Al di là dell’aspetto mediatico, di quel Tour cosa rimane? «Un meraviglioso ricordo, e non soltanto perché l’ho vinto – spiega –. Metterei quel successo sullo stesso piano della mia prima volta al Tour de France, perché tutto ciò che vivi in quella corsa, penso all’arrivo sui Campi Elisi, alla bellezza di Parigi e all’entusiasmo della folla è davvero qualcosa di spettacolare».

Cosa pensi di questa nuova generazione di campioni, quindi di Pogacar, Vingegaard, Van der Poel e Evenepoel che vincono su ogni terreno? «Che ciò ti costringe a seguire le corse sin dal via, perché se accendi la tv a ottanta chilometri dal traguardo è possibile che sia già tutto deciso.
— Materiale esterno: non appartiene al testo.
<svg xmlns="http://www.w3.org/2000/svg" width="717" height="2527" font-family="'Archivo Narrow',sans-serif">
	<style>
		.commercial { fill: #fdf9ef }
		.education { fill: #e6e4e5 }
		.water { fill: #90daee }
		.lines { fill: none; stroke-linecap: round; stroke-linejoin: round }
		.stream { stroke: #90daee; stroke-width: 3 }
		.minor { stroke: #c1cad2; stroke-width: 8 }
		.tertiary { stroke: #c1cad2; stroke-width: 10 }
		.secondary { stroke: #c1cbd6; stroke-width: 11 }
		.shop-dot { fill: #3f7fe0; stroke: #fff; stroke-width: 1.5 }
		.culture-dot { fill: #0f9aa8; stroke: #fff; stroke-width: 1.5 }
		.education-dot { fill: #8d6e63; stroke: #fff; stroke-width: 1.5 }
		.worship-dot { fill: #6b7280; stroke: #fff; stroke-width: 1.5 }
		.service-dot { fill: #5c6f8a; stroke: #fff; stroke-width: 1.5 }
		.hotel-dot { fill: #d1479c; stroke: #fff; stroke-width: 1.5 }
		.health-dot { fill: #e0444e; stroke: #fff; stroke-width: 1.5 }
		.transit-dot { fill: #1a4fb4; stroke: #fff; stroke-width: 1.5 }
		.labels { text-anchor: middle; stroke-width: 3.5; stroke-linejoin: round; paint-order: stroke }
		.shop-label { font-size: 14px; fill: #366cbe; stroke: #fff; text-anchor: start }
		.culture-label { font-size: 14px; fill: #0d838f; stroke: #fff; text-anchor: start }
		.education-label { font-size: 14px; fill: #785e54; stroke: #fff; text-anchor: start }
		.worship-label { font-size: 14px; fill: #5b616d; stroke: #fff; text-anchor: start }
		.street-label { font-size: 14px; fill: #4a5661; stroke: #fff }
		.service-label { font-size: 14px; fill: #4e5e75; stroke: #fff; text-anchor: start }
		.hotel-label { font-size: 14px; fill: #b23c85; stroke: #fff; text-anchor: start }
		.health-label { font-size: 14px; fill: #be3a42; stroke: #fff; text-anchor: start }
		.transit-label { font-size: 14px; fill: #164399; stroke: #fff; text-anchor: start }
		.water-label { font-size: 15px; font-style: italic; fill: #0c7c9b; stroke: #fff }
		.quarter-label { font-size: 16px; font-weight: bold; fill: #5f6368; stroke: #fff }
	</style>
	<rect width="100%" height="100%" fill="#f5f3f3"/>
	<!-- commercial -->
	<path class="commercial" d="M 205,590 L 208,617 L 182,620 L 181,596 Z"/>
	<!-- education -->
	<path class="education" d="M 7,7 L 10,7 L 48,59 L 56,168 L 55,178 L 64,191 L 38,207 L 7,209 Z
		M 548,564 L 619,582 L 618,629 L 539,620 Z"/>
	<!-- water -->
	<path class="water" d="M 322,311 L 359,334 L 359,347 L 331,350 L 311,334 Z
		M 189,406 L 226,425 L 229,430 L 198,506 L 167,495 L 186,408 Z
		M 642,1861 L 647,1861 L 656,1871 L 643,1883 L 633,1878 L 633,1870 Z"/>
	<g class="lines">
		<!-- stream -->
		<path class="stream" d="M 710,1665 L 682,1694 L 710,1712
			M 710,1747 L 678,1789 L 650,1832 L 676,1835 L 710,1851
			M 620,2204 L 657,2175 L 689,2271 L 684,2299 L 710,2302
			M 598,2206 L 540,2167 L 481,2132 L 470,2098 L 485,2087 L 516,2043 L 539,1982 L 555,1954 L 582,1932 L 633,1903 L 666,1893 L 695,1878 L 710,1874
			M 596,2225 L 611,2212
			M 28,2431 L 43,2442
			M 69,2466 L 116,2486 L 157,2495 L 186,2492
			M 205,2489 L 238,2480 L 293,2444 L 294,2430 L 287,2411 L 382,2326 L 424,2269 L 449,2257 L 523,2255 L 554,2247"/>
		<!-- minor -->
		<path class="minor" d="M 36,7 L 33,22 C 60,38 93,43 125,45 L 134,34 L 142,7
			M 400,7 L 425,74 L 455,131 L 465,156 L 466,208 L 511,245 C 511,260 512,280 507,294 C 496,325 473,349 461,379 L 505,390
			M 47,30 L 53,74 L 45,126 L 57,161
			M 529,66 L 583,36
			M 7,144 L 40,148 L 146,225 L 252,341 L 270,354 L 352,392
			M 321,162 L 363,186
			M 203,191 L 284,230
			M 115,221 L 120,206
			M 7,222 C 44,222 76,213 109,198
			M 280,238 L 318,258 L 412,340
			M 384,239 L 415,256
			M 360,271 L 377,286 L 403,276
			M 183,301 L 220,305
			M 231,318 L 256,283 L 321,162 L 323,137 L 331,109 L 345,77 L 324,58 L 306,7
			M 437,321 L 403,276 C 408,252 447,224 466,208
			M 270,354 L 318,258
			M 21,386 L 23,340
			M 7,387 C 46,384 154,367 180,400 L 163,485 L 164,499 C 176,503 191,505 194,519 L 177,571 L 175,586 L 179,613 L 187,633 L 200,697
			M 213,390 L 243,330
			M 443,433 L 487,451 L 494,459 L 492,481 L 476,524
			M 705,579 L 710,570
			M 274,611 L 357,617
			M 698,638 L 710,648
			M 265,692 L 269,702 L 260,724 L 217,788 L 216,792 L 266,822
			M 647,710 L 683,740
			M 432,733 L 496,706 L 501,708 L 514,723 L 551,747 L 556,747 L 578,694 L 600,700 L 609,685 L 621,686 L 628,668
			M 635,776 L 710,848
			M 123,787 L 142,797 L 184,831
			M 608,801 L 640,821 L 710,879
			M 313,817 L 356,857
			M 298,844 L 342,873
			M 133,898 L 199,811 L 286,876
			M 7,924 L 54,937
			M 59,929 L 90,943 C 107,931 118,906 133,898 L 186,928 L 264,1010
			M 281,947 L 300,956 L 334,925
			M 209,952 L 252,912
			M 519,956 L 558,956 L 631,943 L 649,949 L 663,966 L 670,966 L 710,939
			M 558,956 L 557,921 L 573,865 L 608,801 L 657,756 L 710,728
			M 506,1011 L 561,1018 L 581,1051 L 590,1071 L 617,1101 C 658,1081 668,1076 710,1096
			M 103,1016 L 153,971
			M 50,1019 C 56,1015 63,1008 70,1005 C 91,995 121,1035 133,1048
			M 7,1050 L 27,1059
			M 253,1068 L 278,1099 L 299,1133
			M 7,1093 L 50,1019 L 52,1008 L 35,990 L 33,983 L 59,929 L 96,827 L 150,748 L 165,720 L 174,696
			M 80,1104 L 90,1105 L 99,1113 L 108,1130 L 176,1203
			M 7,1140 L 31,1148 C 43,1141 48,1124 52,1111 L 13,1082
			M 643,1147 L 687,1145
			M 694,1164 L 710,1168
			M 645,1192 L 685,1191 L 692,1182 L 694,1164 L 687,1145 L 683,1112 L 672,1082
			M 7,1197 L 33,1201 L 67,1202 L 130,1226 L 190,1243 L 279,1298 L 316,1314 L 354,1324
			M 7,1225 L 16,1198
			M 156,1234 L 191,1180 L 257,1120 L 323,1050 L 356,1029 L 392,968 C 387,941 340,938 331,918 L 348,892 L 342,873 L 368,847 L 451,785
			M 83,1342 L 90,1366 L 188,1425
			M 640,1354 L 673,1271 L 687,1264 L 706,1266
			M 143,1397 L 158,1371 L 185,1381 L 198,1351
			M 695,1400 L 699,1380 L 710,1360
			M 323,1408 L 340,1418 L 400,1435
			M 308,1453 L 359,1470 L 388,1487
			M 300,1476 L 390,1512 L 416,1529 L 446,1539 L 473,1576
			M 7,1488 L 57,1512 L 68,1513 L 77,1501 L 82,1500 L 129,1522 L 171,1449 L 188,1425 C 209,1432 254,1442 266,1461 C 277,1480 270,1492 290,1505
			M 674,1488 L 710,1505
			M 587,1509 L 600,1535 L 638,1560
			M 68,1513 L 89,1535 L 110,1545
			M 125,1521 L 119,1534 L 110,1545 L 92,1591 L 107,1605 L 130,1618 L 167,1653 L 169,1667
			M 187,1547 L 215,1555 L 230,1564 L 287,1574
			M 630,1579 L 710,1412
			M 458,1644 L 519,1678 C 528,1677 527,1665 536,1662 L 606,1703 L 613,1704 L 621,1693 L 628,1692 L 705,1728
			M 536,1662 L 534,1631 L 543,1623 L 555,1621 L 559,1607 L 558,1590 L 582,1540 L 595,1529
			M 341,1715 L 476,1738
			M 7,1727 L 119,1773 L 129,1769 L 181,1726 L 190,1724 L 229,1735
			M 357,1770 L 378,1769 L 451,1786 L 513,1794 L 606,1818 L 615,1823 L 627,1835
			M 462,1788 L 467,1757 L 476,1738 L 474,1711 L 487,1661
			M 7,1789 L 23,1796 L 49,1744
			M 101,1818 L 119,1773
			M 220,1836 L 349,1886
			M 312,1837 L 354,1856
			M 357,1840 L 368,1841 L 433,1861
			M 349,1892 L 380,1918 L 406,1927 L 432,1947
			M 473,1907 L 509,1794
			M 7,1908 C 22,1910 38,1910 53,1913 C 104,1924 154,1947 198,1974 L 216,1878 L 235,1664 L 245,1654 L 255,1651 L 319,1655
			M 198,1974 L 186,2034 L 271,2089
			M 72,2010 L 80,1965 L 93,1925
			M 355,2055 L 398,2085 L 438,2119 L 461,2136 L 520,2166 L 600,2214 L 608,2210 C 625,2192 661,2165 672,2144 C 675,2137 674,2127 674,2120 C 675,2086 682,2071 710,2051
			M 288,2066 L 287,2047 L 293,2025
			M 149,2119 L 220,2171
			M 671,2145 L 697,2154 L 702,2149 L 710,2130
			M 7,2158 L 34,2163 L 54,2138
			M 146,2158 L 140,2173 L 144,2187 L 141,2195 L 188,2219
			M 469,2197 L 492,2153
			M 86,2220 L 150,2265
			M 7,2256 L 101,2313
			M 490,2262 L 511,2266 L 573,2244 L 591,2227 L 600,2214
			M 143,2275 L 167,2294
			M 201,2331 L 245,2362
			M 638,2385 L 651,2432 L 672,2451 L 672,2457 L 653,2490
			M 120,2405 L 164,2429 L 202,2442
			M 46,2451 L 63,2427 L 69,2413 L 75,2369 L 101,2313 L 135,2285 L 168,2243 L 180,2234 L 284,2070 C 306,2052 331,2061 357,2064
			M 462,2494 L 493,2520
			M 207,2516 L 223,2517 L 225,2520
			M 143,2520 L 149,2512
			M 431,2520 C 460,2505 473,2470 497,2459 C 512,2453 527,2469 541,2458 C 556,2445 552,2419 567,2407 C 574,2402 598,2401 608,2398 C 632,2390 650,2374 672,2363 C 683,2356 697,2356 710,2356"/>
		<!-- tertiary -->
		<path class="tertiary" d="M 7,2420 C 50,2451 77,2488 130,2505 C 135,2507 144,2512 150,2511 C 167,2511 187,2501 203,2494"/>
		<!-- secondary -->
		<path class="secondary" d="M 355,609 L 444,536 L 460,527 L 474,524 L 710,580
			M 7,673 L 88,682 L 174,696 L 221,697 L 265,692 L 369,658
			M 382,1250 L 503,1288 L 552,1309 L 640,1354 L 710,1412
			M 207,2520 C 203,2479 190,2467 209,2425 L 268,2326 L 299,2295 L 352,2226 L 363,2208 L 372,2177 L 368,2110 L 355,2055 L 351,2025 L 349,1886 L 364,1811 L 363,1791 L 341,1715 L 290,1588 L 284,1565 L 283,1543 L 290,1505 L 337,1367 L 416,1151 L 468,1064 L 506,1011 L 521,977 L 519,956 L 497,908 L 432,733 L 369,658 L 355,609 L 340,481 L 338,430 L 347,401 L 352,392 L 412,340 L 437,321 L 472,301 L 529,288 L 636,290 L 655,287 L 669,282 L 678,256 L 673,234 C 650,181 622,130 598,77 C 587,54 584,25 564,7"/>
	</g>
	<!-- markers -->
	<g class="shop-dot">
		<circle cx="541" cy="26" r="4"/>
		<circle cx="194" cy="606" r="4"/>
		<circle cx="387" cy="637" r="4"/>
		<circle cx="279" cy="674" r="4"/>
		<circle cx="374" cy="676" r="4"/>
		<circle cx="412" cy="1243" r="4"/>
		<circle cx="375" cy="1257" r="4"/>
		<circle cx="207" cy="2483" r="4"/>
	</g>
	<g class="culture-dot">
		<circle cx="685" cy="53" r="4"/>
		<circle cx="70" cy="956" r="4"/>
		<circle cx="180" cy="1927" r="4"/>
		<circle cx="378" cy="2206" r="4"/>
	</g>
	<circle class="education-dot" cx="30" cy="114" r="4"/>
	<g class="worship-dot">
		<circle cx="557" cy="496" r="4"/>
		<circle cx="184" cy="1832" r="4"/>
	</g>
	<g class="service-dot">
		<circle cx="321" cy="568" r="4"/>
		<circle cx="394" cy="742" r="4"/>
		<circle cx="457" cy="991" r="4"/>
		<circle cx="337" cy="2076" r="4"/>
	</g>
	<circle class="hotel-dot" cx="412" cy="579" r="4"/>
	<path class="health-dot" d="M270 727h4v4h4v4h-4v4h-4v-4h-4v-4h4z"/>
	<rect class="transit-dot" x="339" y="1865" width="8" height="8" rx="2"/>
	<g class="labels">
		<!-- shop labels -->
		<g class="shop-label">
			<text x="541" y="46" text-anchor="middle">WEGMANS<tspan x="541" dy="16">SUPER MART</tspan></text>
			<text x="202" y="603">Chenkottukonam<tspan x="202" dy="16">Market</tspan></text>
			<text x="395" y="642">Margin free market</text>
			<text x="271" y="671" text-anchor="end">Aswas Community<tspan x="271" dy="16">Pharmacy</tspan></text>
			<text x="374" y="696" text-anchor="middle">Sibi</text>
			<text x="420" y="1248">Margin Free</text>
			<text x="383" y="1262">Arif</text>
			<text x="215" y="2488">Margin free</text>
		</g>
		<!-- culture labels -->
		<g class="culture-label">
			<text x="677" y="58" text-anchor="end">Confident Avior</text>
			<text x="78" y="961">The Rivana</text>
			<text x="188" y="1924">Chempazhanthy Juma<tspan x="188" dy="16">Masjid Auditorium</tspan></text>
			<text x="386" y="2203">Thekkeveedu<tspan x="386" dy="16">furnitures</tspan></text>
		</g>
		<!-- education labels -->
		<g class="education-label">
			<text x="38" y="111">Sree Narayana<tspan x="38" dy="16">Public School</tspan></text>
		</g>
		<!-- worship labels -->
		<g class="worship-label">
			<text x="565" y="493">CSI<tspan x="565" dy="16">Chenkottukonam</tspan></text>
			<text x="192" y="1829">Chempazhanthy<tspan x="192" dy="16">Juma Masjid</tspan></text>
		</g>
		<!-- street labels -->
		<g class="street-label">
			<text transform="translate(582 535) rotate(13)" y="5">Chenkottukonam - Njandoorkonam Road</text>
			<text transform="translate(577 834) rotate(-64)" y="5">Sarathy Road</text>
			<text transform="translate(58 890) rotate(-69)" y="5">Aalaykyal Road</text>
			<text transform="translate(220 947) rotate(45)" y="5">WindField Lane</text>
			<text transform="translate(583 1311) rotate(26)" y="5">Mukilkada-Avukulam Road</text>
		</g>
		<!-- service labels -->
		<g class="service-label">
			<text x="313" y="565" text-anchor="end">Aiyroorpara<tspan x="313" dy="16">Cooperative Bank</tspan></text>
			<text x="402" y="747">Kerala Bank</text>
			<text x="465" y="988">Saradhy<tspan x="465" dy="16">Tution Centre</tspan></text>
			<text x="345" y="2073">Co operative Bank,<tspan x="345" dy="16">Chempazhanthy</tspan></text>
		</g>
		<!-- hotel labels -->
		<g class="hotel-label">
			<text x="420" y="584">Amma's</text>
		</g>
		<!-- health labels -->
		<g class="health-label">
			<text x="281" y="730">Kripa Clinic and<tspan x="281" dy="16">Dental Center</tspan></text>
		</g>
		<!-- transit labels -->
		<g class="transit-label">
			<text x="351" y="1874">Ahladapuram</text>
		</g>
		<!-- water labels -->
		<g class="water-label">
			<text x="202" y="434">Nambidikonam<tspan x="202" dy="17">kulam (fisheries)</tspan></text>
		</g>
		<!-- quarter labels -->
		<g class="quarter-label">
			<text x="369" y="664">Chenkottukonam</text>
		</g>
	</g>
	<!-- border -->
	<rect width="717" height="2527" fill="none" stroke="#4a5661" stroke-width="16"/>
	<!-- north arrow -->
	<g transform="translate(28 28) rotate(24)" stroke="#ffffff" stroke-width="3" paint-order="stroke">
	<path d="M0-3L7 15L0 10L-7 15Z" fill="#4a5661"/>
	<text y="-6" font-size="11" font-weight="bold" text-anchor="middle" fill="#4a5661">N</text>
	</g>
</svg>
Quando sono diventato professionista avevo più o meno il loro modo di correre, poi nel corso degli anni ho cambiato il mio atteggiamento. Si fa così quando si corre nei dilettanti, ma loro hanno mantenuto nel tempo quel modo di fare, spingendo così il professionismo all’estremo».

In quest’edizione, la centoundicesima, Tadej Pogacar riuscirà a centrare la doppietta Giro/Tour, ventisei anni dopo Marco Pantani? «È molto probabile – conclude –, così come in futuro potrà riuscirci anche Jonas Vingegaard. Il ciclismo è diventato così tecnologico... Oggi tutto viene calcolato a priori, grazie alla collaborazione con istituti di ricerca universitari: dalla preparazione alla stagione dall’alimentazione, dalle biciclette ai caschi e persino alle maglie. Quelli che un tempo parevano progressi marginali oggigiorno sono diventati fondamentali».